───── GIVEN DATA
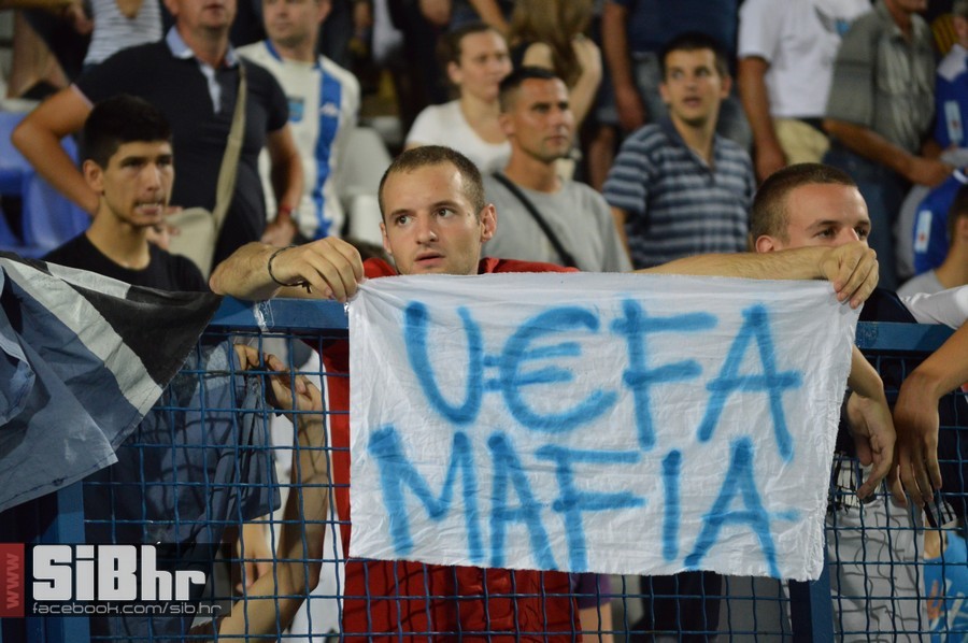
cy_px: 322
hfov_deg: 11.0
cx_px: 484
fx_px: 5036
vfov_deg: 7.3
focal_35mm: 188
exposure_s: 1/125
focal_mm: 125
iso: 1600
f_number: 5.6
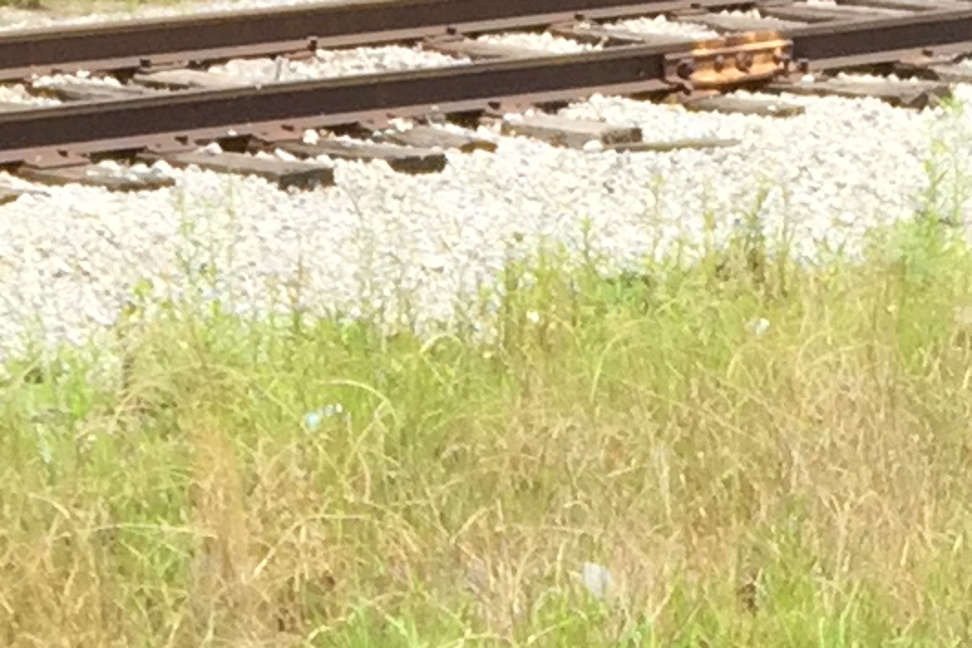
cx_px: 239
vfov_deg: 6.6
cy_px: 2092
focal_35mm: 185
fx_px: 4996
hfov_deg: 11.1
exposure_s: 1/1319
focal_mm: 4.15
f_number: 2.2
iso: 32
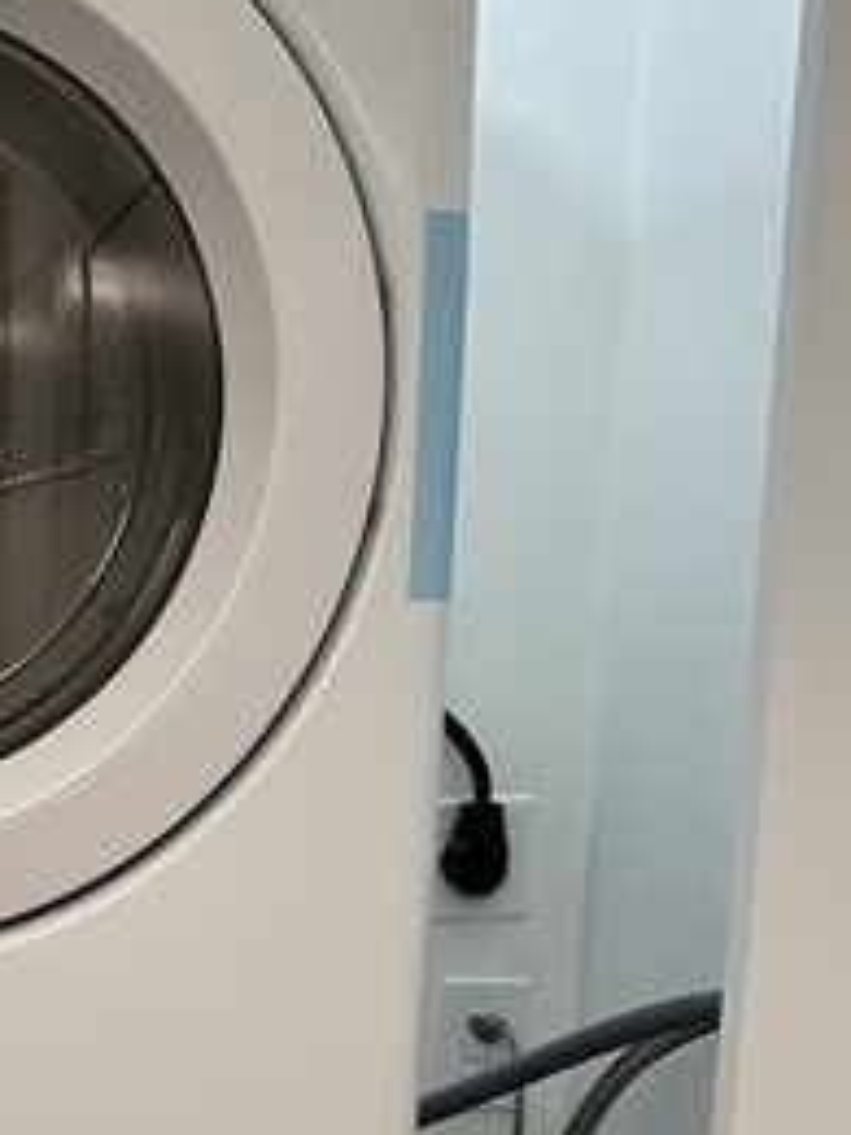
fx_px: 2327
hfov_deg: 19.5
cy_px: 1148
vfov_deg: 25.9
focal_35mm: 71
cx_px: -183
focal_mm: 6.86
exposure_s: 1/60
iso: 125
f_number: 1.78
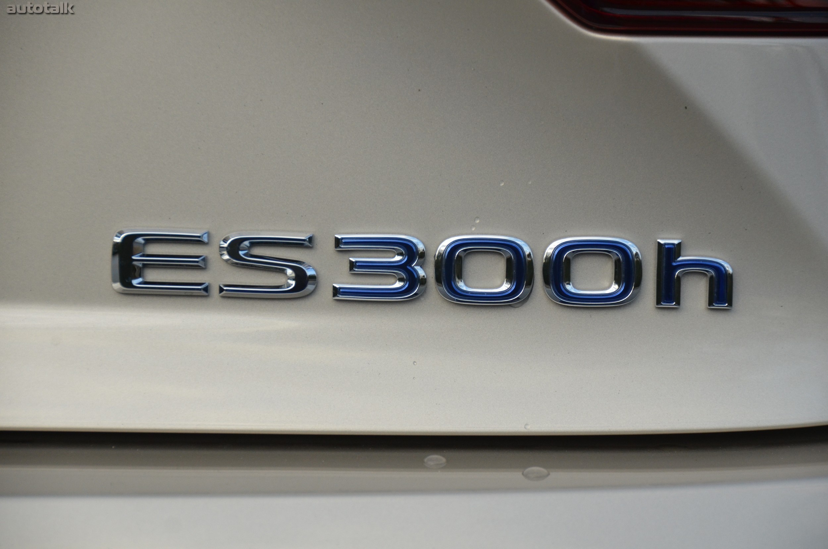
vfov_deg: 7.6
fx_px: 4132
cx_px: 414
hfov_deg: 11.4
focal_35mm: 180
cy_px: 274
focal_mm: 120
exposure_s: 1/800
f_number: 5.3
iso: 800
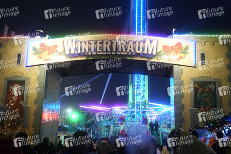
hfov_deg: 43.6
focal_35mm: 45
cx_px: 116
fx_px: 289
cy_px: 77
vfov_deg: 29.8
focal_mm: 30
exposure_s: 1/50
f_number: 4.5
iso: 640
──────────
───── GIVEN DATA
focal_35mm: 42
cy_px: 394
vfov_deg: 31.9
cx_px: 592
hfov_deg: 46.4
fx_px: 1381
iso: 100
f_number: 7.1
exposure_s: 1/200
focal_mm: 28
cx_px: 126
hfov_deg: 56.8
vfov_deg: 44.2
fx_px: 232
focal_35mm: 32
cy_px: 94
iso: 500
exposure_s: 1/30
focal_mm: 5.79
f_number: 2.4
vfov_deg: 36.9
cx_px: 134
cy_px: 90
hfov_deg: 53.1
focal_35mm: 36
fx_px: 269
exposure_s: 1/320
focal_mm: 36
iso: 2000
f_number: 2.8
──────────
EXERCISE: Please transcribe only the lines in the records above running from the line that has "focal_mm: 28" through the line that has "f_number: 2.8", both included, exactly as they appear.

SOLUTION TO THE EXERCISE:
focal_mm: 28
cx_px: 126
hfov_deg: 56.8
vfov_deg: 44.2
fx_px: 232
focal_35mm: 32
cy_px: 94
iso: 500
exposure_s: 1/30
focal_mm: 5.79
f_number: 2.4
vfov_deg: 36.9
cx_px: 134
cy_px: 90
hfov_deg: 53.1
focal_35mm: 36
fx_px: 269
exposure_s: 1/320
focal_mm: 36
iso: 2000
f_number: 2.8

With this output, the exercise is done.